Summary by Gary Leaf, Chief Information Officer (CIO), King County Housing Authority
Year two of our CIO Convening saw 30 attendees representing 26 Housing Authorities in attendance. Not surprisingly, much of our discussions focused on security, both cyber and physical in nature.
Our day one keynote came from Serena Reynolds of the Department of Homeland Security, Cybersecurity and infrastructure Security Agency (CISA). Ms. Reynolds outlined the myriad of free services offered by her organization. These include free technical assistance, incident response teams for state and local governments, and intrusion detection services. She warned that one of the biggest threat vectors on the horizon comes from the growing number of “Smart” devices aka, Internet of Things (IoT).
Thomas Amershek, Sr. Manager of Emerging Technologies at Verizon Business Group, shared a deep dive into 5G. He dispelled some of the marketing hype surrounding delivery dates for this technology. The bottom line is that until a killer app comes along, we don’t need to make plans to invest in all new equipment for a few years. He did say that some PHAs may wish to entertain leasing roof space to 5G carriers as this new technology requires a denser antenna pattern than 4G.
Andrea Galloway, Director of Technology Management & Innovation at the Housing Authority of the City of Austin, facilitated a panel discussion on Connect Home. Panelists included Jason Colón, IT Manager at the Akron Metropolitan Housing Authority and Bobby Coulter, Sr. Manager of ITS at the Fresno Housing Authority. Connect Home is a program aimed at providing Internet connectivity to residents. It can be a complex and expensive undertaking depending on how it is rolled out. It was described as a three-legged stool: Internet, devices, and technical training – none of which come with funding. However, agencies are leveraging community and educational partnerships to support this effort.
Terri Jones, Enterprise Advisor at Hyland Software Inc., shared her perspectives on what it takes for an organization to go digital. Ms. Jones warned us not to just create a digital file cabinet. Rather, she suggested we take the opportunity to review our forms and business processes to remove waste before implementing any technology. Benefits including cost savings, improved compliance, and reduced risk help create what Terri describes as her “Paperless Nirvana” where information is at the ready, available in the field, encrypted and secure and promotes automation and aids the audit process.
Jay Leslie, Director of Information Technology at the Cambridge Housing Authority, shared his thoughts on network security best practices. Mr. Leslie warned that 94% of all malware comes from email. This sparked a lively story of intrusions at many attending PHAs and advice that multifactor authentication is a valuable line of defense when network credentials are phished. Mr. Leslie advised against providing too much information in “Out of Office” messages as the bad guys monitor this kind of information.
Our day two keynote came from Jeremy Greenland, Special Agent, National Security Cyber from the Washington Field Office of the Federal Bureau of Investigation. SA Greenland updated the group on the current threat vectors and gave his “personal” views on several cyber-related issues. He noted that Business Email Compromise (BEC) schemes that use various scenarios to extract money from their victims offshore those funds primarily to China and Hong Kong.
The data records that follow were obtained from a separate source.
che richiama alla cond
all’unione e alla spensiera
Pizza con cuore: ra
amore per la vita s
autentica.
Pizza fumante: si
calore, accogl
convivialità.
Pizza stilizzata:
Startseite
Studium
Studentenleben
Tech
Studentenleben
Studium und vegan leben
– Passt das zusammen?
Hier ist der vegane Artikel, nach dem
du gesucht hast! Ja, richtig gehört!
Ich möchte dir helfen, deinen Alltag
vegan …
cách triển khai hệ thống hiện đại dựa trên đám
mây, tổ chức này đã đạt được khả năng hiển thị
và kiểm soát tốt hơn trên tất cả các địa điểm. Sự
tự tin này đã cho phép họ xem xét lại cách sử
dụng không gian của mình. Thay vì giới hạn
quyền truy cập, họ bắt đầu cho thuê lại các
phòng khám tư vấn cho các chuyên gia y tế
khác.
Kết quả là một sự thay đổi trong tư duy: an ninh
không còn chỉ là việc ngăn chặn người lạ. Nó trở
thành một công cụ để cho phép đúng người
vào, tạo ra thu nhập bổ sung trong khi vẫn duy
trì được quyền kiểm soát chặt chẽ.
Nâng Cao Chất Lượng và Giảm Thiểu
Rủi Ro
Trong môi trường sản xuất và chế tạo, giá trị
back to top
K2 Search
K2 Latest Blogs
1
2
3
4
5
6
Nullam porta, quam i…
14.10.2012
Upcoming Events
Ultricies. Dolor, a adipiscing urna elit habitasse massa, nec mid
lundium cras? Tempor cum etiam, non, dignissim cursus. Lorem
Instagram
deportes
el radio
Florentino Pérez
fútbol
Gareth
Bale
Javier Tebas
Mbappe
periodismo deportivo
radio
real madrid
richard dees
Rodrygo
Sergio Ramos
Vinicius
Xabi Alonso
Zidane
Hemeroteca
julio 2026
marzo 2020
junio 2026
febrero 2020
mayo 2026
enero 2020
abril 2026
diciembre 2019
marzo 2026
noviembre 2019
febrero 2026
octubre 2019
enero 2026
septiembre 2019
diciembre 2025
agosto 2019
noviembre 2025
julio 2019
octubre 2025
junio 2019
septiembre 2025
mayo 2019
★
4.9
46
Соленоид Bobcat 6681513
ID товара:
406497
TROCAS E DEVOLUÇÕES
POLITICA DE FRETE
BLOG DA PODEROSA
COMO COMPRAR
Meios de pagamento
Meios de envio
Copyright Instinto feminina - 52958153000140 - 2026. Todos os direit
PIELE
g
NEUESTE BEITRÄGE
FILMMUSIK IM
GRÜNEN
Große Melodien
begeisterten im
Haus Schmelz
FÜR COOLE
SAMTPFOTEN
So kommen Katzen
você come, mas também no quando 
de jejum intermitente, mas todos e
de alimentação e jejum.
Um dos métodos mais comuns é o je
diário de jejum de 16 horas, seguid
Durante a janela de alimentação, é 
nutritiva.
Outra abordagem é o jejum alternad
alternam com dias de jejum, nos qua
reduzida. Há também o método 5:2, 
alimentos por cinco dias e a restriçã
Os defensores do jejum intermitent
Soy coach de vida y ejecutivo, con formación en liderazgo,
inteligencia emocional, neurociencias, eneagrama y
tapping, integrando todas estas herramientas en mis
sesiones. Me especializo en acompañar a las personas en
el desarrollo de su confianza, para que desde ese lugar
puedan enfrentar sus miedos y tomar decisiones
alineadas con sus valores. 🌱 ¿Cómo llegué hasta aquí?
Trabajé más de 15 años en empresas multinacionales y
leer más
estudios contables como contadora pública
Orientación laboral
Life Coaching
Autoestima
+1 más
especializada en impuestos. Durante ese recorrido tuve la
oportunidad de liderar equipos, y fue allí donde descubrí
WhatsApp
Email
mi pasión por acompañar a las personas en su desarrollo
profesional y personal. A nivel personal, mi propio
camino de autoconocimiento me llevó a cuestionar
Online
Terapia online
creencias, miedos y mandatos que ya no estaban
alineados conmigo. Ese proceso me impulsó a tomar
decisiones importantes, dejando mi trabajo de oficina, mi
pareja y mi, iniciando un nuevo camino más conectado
Luis Yataco, Director of Information Technology at the Housing Authority of the City of Los Angeles, facilitated a panel discussion on building access and security camera systems. Panelists were Steve McDowell, CIO at Seattle Housing Authority, and Richard Congo, Director/CIO, of the Information Technology Department at the District of Columbia Housing Authority. Mr. Congo brought in one of his staff, Dwight Francis, Special Projects Manager, to explain their security camera implementation. They call security cameras life safety systems to make them seem less threatening. Mr. Francis provided many best practices and insights from camera selection and placement to video history retention advice and chain of custody guidelines. Mr. McDowell described the fully integrated building access and security camera system in use at his PHA.
Mr. Congo shared his thoughts on backups and disaster recovery. He advised to think of backups as insurance and that cloud storage doesn’t necessarily mean cloud backups, and he iterated the importance of periodic file restoration and validation of critical data.
Finally, Eunice Barthelemy, IT Project Manager of the Information Technology Department at te District of Columbia Housing Authority, shared details about a new software subscription service from Verbosity. Ms. Barthelemy described how DCHA plans to engage with their residents, manage small project schedules, provide emergency communications to staff and residents, and integrate with mapping and geocodes – all via smartphones. There were lots of questions and a promise for a review of this tool at next year’s gathering.